Interpretable Neural ODEs for Gene Regulatory Network Discovery under Perturbations
Zaikang Lin, Sei Chang, Aaron Zweig, Minseo Kang, Elham Azizi, David A. Knowles
TL;DR
PerturbODE introduces a scalable, dynamics-aware approach to GRN discovery from perturbation-rich scRNA-seq data by modeling cell trajectories with a neural ODE whose parameters encode the GRN via a latent gene-module representation. The framework combines shift and perfect interventions, an OT-based loss with diffusion regularization, and a post-hoc mapping of module interactions to the full gene network $\mathbf{G} = A \ \mathrm{diag}(\alpha) \ B$, enabling both trajectory prediction and causal discovery. Across SERGIO, BoolODE, TF Atlas, and ChIP-Atlas benchmarks, PerturbODE achieves competitive or superior performance to scalable baselines and reveals interpretable regulatory modules aligned with known developmental programs.
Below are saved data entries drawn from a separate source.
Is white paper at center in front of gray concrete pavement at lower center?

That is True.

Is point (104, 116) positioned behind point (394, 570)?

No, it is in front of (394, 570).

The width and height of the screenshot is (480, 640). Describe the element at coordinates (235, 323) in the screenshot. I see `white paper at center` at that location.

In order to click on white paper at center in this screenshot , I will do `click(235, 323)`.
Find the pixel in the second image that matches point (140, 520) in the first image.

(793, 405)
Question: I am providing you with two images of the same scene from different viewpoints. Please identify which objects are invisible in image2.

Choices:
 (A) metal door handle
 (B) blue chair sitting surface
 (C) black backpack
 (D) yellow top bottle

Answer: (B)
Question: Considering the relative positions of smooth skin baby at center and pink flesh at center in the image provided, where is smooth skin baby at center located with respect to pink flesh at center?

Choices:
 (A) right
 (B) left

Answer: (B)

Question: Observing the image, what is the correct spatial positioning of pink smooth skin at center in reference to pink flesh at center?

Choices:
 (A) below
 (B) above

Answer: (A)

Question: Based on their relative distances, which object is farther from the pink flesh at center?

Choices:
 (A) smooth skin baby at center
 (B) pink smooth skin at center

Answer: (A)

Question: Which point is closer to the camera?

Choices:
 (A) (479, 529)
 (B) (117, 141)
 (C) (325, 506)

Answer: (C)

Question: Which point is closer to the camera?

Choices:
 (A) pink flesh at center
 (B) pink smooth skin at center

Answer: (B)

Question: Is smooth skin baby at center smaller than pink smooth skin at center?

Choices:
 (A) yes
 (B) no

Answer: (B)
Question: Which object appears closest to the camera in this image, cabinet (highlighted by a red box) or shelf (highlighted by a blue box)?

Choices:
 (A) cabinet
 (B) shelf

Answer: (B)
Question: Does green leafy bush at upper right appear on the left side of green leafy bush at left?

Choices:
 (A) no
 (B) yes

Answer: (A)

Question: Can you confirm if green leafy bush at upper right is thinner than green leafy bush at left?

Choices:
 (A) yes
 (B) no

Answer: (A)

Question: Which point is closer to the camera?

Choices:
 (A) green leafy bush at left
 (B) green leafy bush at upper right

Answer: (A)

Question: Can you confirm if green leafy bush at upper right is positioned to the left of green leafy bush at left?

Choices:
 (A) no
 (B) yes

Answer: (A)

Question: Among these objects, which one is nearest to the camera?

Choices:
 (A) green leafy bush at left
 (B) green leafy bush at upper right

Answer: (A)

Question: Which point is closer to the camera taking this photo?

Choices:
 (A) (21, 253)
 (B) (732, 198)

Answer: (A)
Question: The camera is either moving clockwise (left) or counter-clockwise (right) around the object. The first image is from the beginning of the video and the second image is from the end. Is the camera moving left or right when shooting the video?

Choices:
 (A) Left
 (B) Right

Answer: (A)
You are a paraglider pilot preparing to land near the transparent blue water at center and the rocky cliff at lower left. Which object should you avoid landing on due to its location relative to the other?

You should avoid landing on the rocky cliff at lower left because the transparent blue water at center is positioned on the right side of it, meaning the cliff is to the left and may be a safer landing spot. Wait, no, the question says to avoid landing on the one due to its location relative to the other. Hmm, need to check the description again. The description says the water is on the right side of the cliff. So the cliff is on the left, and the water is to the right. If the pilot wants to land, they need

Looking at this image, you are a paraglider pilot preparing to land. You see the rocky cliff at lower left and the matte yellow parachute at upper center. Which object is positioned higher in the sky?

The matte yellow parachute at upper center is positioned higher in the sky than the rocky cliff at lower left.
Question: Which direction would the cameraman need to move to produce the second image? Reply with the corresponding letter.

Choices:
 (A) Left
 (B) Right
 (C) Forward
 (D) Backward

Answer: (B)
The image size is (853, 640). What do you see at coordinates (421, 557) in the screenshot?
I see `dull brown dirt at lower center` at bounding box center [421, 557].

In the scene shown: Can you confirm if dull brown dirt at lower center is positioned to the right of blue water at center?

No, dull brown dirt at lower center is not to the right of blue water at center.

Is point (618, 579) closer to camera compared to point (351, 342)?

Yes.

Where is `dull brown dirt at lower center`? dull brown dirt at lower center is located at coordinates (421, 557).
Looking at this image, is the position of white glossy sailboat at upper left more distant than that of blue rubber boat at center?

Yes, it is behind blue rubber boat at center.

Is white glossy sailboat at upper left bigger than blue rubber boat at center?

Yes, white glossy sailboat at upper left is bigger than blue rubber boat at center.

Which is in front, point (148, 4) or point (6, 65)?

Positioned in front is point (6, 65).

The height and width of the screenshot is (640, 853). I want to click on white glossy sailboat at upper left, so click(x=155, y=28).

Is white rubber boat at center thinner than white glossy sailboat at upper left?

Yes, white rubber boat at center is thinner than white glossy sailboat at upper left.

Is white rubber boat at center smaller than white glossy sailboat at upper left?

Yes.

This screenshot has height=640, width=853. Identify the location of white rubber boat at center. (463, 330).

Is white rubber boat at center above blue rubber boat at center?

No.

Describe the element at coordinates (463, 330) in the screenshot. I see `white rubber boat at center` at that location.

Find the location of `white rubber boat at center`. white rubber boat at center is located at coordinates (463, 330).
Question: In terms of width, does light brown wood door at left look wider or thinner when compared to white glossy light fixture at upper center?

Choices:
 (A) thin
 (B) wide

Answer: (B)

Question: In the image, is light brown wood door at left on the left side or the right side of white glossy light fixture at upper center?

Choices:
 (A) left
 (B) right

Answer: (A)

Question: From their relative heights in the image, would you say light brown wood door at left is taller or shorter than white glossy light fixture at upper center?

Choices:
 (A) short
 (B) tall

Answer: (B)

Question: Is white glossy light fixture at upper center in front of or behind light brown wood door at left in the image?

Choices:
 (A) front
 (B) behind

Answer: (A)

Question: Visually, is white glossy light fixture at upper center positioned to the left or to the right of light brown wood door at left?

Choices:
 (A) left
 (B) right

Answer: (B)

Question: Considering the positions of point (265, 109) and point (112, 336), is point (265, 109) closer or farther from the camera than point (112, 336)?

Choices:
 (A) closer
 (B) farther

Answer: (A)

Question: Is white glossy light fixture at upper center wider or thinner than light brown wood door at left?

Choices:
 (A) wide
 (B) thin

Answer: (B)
The results demonstrate strong generalization to held-out perturbations and offer a path toward integrating additional omics data to further refine GRN inference, with implications for developmental biology and therapeutic target discovery.
Abstract
Modern high-throughput biological datasets with thousands of perturbations provide the opportunity for large-scale discovery of causal graphs that represent the regulatory interactions between genes. Differentiable causal graphical models have been proposed to infer a gene regulatory network (GRN) from large scale interventional datasets, capturing the causal gene regulatory relationships from genetic perturbations. However, existing models are limited in their expressivity and scalability while failing to address the dynamic nature of biological processes such as cellular differentiation. We propose PerturbODE, a novel framework that incorporates biologically informative neural ordinary differential equations (neural ODEs) to model cell state trajectories under perturbations and derive the causal GRN from the neural ODE's parameters. We demonstrate PerturbODE's efficacy in trajectory prediction and GRN inference across simulated and real over-expression datasets.